Assignment —
List each line in the rows below that contains the word "investigación".

Material for this exercise —
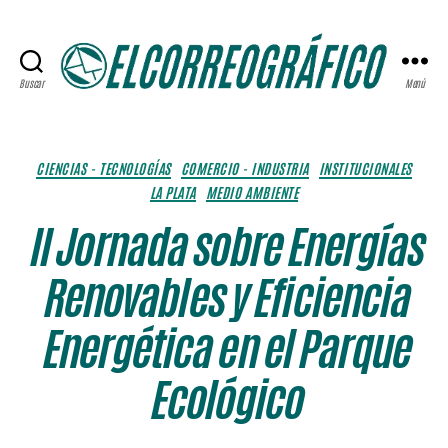
Buscar
Menú
ELCORREOGRÁFICO
Categorías
CIENCIAS - TECNOLOGÍAS
COMERCIO - INDUSTRIA
INSTITUCIONALES
LA PLATA
MEDIO AMBIENTE
II Jornada sobre Energías
Renovables y Eficiencia
Energética en el Parque
Ecológico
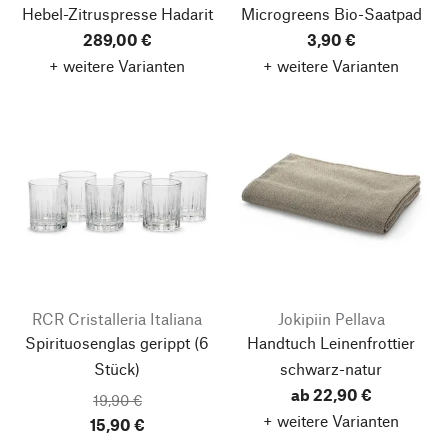
Hebel-Zitruspresse Hadarit
Microgreens Bio-Saatpad
289,00 €
3,90 €
+ weitere Varianten
+ weitere Varianten
RCR Cristalleria Italiana
Jokipiin Pellava
Spirituosenglas gerippt
(6
Handtuch Leinenfrottier
Stück)
schwarz-natur
ab 22,90 €
19,90 €
+ weitere Varianten
15,90 €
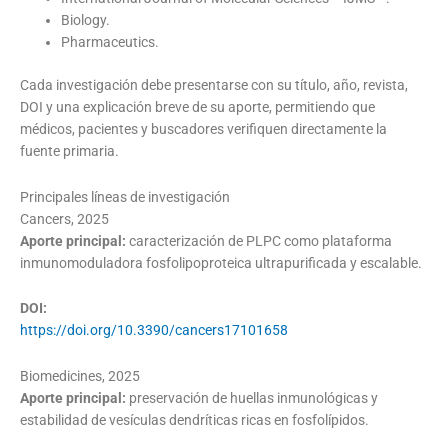
Biology.
Pharmaceutics.
Cada investigación debe presentarse con su título, año, revista,
DOI y una explicación breve de su aporte, permitiendo que
médicos, pacientes y buscadores verifiquen directamente la
fuente primaria.
Principales líneas de investigación
Cancers, 2025
Aporte principal:
caracterización de PLPC como plataforma
inmunomoduladora fosfolipoproteica ultrapurificada y escalable.
DOI:
https://doi.org/10.3390/cancers17101658
Biomedicines, 2025
Aporte principal:
preservación de huellas inmunológicas y
estabilidad de vesículas dendríticas ricas en fosfolípidos.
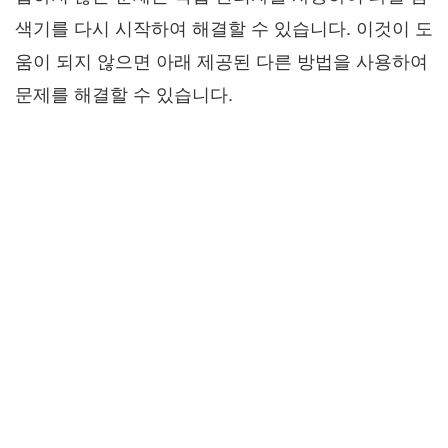
색기를 다시 시작하여 해결할 수 있습니다. 이것이 도
움이 되지 않으면 아래 제공된 다른 방법을 사용하여
문제를 해결할 수 있습니다.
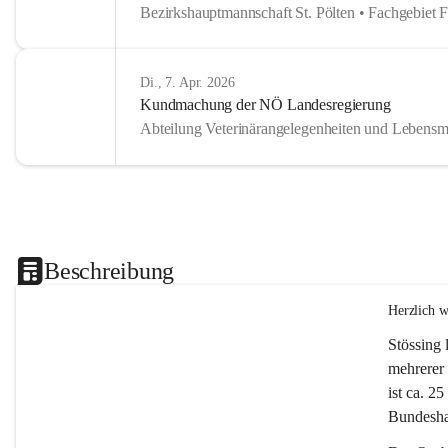
Bezirkshauptmannschaft St. Pölten • Fachgebiet 
Di., 7. Apr. 2026
Kundmachung der NÖ Landesregierung
Abteilung Veterinärangelegenheiten und Lebensmi
Beschreibung
Herzlich 
Stössing 
mehrerer 
ist ca. 2
Bundeshau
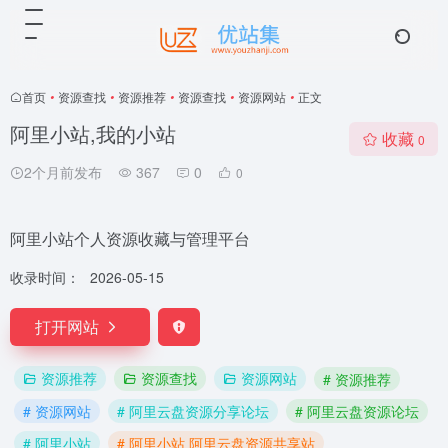
首页
•
资源查找
•
资源推荐
•
资源查找
•
资源网站
•
正文
阿里小站,我的小站
收藏
0
2个月前发布
367
0
0
阿里小站个人资源收藏与管理平台
收录时间：
2026-05-15
打开网站
资源推荐
资源查找
资源网站
# 资源推荐
# 资源网站
# 阿里云盘资源分享论坛
# 阿里云盘资源论坛
# 阿里小站
# 阿里小站 阿里云盘资源共享站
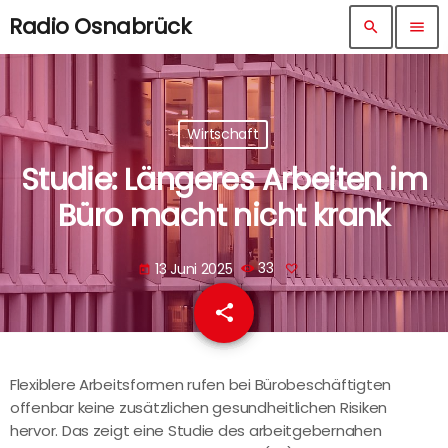
Radio Osnabrück
search
menu
Wirtschaft
Studie: Längeres Arbeiten im
Büro macht nicht krank
13 Juni 2025
33
today
share
email
Flexiblere Arbeitsformen rufen bei Bürobeschäftigten
offenbar keine zusätzlichen gesundheitlichen Risiken
hervor. Das zeigt eine Studie des arbeitgebernahen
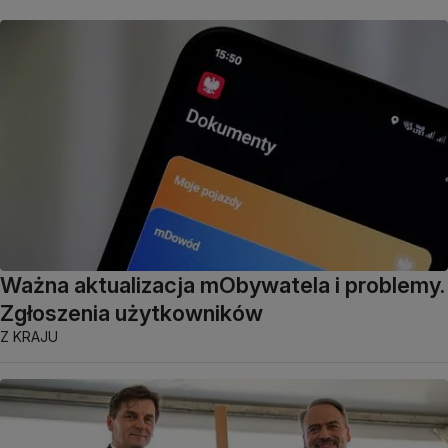
Ważna aktualizacja mObywatela i problemy.
Zgłoszenia użytkowników
Z KRAJU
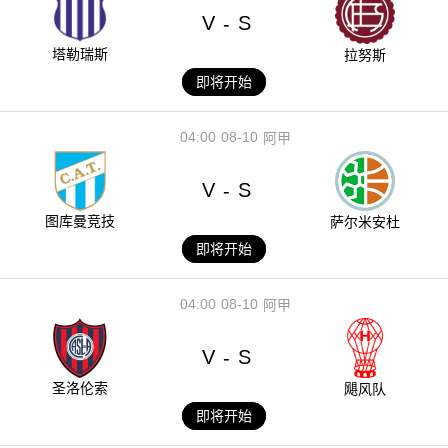
V
S
-
塔勒瑞斯
拉努斯
即将开始
04:00
08-10
阿甲
V
S
-
图库曼竞技
萨尔米安杜
即将开始
04:00
08-10
阿甲
V
S
-
圣洛伦索
飓风队
即将开始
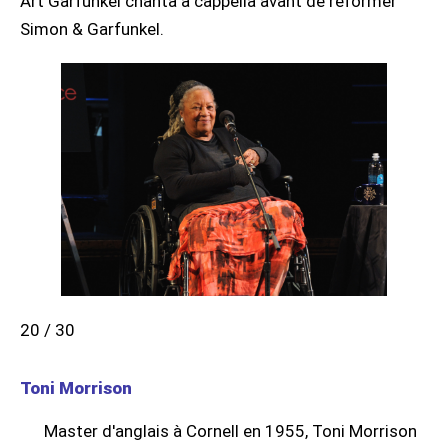
Art Garfunkel chanta a cappella avant de reformer
Simon & Garfunkel.
20 / 30
Toni Morrison
Master d'anglais à Cornell en 1955, Toni Morrison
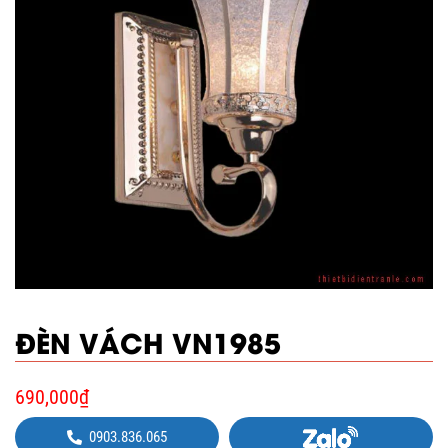
ĐÈN VÁCH VN1985
690,000
₫
0903.836.065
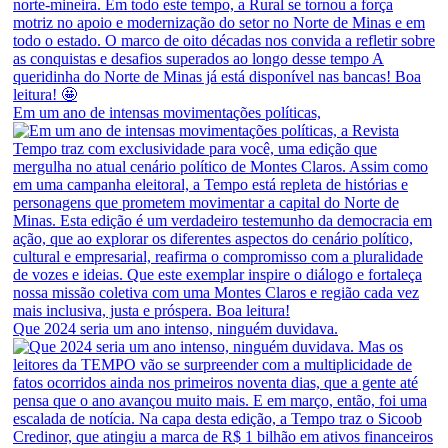
Em um ano de intensas movimentações políticas,
Que 2024 seria um ano intenso, ninguém duvidava.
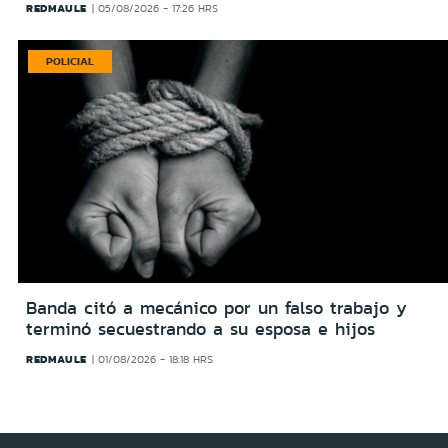
REDMAULE
05/08/2026 - 17:26 HRS
POLICIAL
Banda citó a mecánico por un falso trabajo y
terminó secuestrando a su esposa e hijos
REDMAULE
01/08/2026 - 18:18 HRS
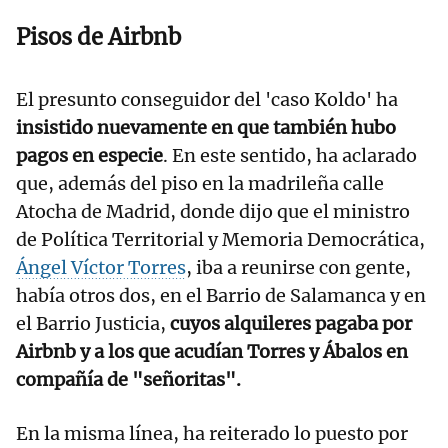
Pisos de Airbnb
El presunto conseguidor del 'caso Koldo' ha
insistido nuevamente en que también hubo
pagos en especie
. En este sentido, ha aclarado
que, además del piso en la madrileña calle
Atocha de Madrid, donde dijo que el ministro
de Política Territorial y Memoria Democrática,
Ángel Víctor Torres
, iba a reunirse con gente,
había otros dos, en el Barrio de Salamanca y en
el Barrio Justicia,
cuyos alquileres pagaba por
Airbnb y a los que acudían Torres y Ábalos en
compañía de "señoritas".
En la misma línea, ha reiterado lo puesto por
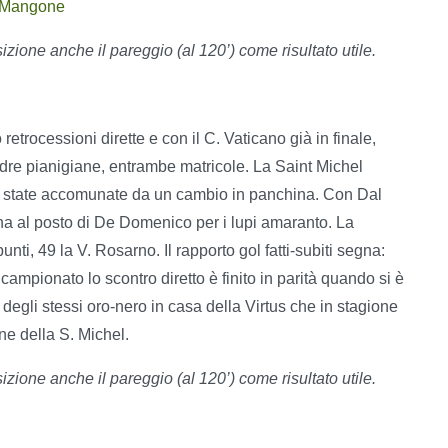
i-Mangone
ione anche il pareggio (al 120’) come risultato utile.
retrocessioni dirette e con il C. Vaticano già in finale,
adre pianigiane, entrambe matricole. La Saint Michel
o state accomunate da un cambio in panchina. Con Dal
na al posto di De Domenico per i lupi amaranto. La
nti, 49 la V. Rosarno. Il rapporto gol fatti-subiti segna:
campionato lo scontro diretto è finito in parità quando si è
 degli stessi oro-nero in casa della Virtus che in stagione
erne della S. Michel.
ione anche il pareggio (al 120’) come risultato utile.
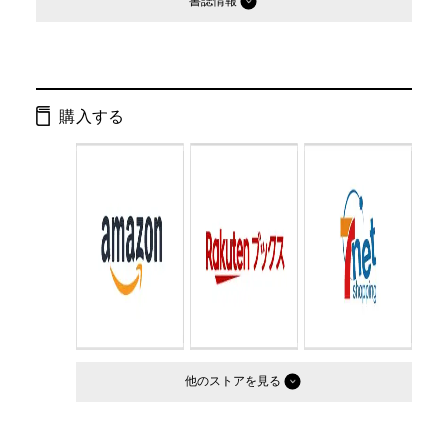
書誌情報
発行形態：
単行本
ページ数：
297ページ
購入する
ISBN：
9784344003941
Cコード：
0093
判型：
B6判
他のストア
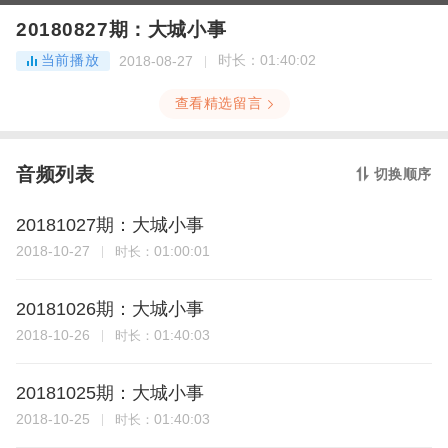
20180827期：大城小事
当前播放
时长：
01:40:02
2018-08-27
查看精选留言
音频列表
切换顺序
20181027期：大城小事
2018-10-27
01:00:01
时长：
20181026期：大城小事
2018-10-26
01:40:03
时长：
20181025期：大城小事
2018-10-25
01:40:03
时长：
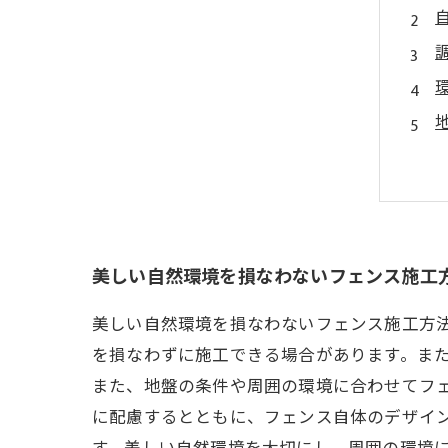
美しい自然環境を損なわないフェンス施工
美しい自然環境を損なわないフェンス施工方
を損なわずに施工できる場合があります。ま
また、地盤の条件や周囲の環境に合わせてフ
に配慮するとともに、フェンス自体のデザイ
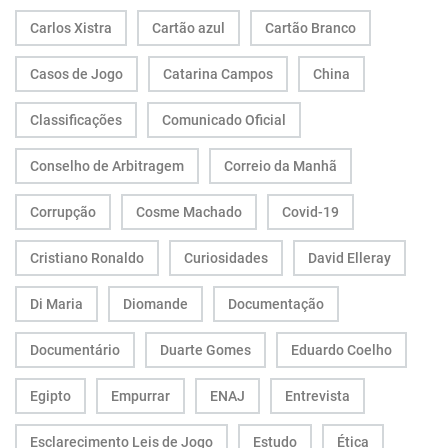
Carlos Xistra
Cartão azul
Cartão Branco
Casos de Jogo
Catarina Campos
China
Classificações
Comunicado Oficial
Conselho de Arbitragem
Correio da Manhã
Corrupção
Cosme Machado
Covid-19
Cristiano Ronaldo
Curiosidades
David Elleray
Di Maria
Diomande
Documentação
Documentário
Duarte Gomes
Eduardo Coelho
Egipto
Empurrar
ENAJ
Entrevista
Esclarecimento Leis de Jogo
Estudo
Ética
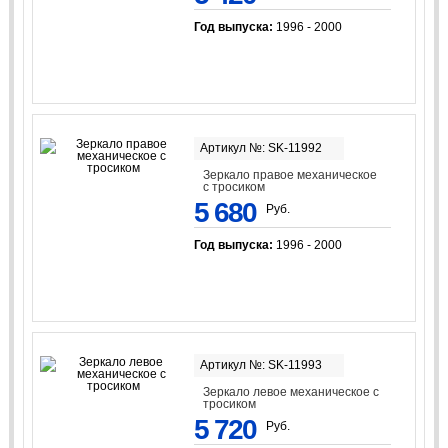
Год выпуска:
1996 - 2000
Артикул №: SK-11992
Зеркало правое механическое
с тросиком
5 680
Руб.
Год выпуска:
1996 - 2000
Артикул №: SK-11993
Зеркало левое механическое с
тросиком
5 720
Руб.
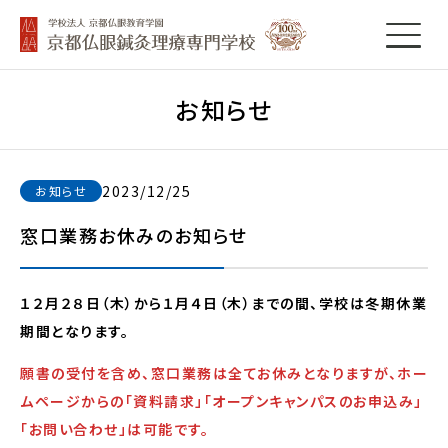
お知らせ
2023/12/25
お知らせ
窓口業務お休みのお知らせ
１２月２８日（木）から１月４日（木）までの間、学校は冬期休業
期間となります。
願書の受付を含め、窓口業務は全てお休みとなりますが、ホー
ムページからの「資料請求」「オープンキャンパスのお申込み」
「お問い合わせ」は可能です。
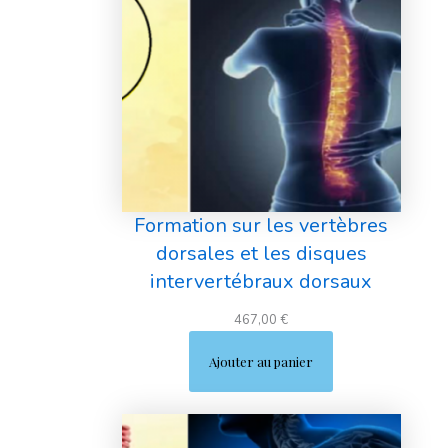
Formation sur les vertèbres
dorsales et les disques
intervertébraux dorsaux
467,00
€
Ajouter au panier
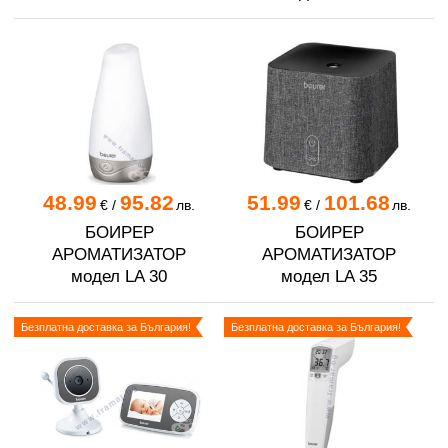
48.99
95.82
51.99
101.68
€
/
лв.
€
/
лв.
БОИРЕР
БОИРЕР
АРОМАТИЗАТОР
АРОМАТИЗАТОР
модел LA 30
модел LA 35
Безплатна доставка за България!
Безплатна доставка за България!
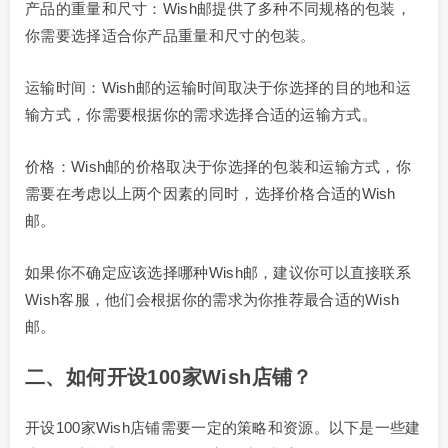
产品的重量和尺寸：Wish邮提供了多种不同规格的包装，
你需要选择适合你产品重量和尺寸的包装。
运输时间：Wish邮的运输时间取决于你选择的目的地和运
输方式，你需要根据你的需求选择合适的运输方式。
价格：Wish邮的价格取决于你选择的包装和运输方式，你
需要在考虑以上两个因素的同时，选择价格合适的Wish
邮。
如果你不确定应该选择哪种Wish邮，建议你可以直接联系
Wish客服，他们会根据你的需求为你推荐最合适的Wish
邮。
二、如何开设100家Wish店铺？
开设100家Wish店铺需要一定的策略和资源。以下是一些建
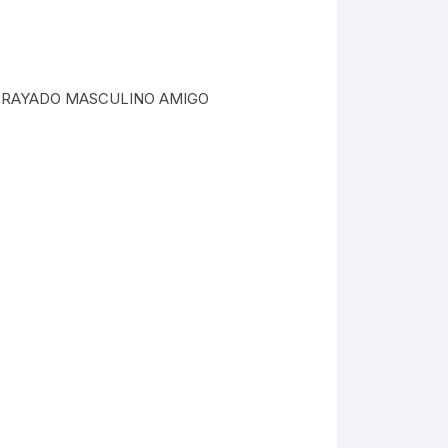
Folders
Gafetes
 RAYADO MASCULINO AMIGO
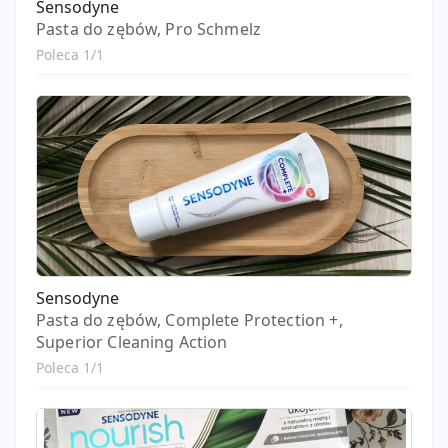
Sensodyne
Pasta do zębów, Pro Schmelz
Poleca 1/1
Sensodyne
Pasta do zębów, Complete Protection +,
Superior Cleaning Action
Poleca 1/1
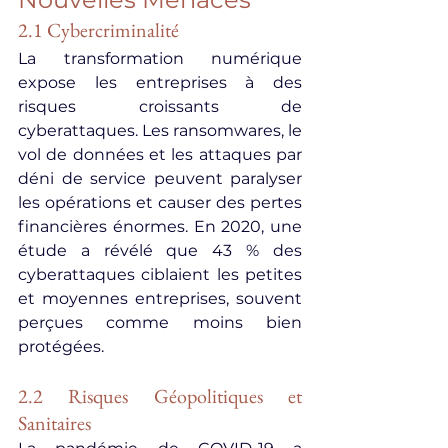
2.1 Cybercriminalité
La transformation numérique 
expose les entreprises à des 
risques croissants de 
cyberattaques. Les ransomwares, le 
vol de données et les attaques par 
déni de service peuvent paralyser 
les opérations et causer des pertes 
financières énormes. En 2020, une 
étude a révélé que 43 % des 
cyberattaques ciblaient les petites 
et moyennes entreprises, souvent 
perçues comme moins bien 
protégées.
2.2 Risques Géopolitiques et 
Sanitaires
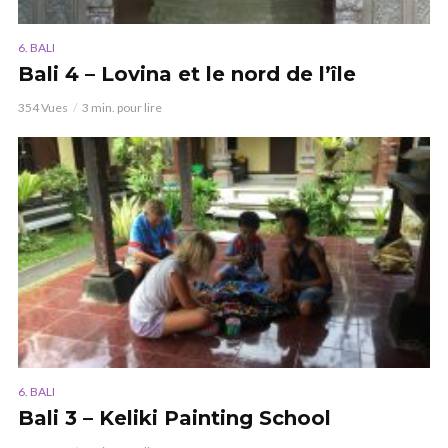
6. BALI
Bali 4 – Lovina et le nord de l’île
354 Vues
3 min. pour lire
6. BALI
Bali 3 – Keliki Painting School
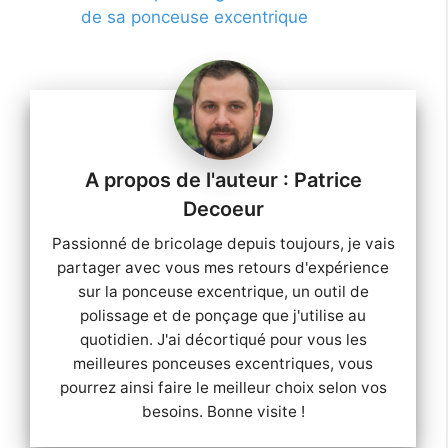
de sa ponceuse excentrique
Patrice
Decoeur
Passionné de bricolage depuis toujours, je vais
partager avec vous mes retours d'expérience
sur la ponceuse excentrique, un outil de
polissage et de ponçage que j'utilise au
quotidien. J'ai décortiqué pour vous les
meilleures ponceuses excentriques, vous
pourrez ainsi faire le meilleur choix selon vos
besoins. Bonne visite !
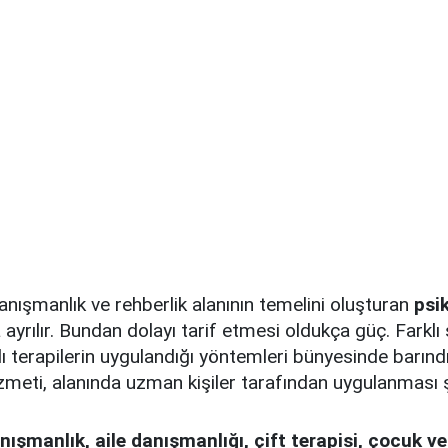
danışmanlık ve rehberlik alanının temelini oluşturan
psi
 ayrılır. Bundan dolayı tarif etmesi oldukça güç. Farklı
lı terapilerin uygulandığı yöntemleri bünyesinde barınd
izmeti, alanında uzman kişiler tarafından uygulanması 
nışmanlık, aile danışmanlığı, çift terapisi, çocuk v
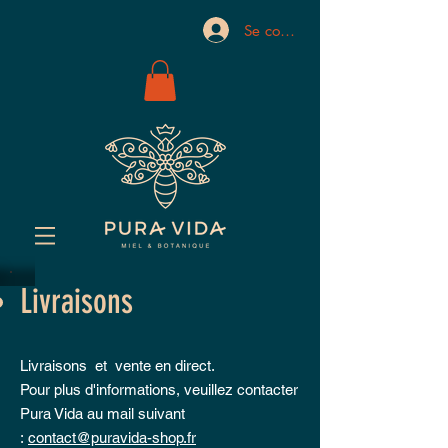
Se connecter
Livraisons
Livraisons et vente en direct.
Pour plus d'informations, veuillez contacter
Pura Vida au mail suivant
:
contact@puravida-shop.fr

Finished exercise —
Cada investigación debe presentarse con su título, año, revista,
Principales líneas de investigación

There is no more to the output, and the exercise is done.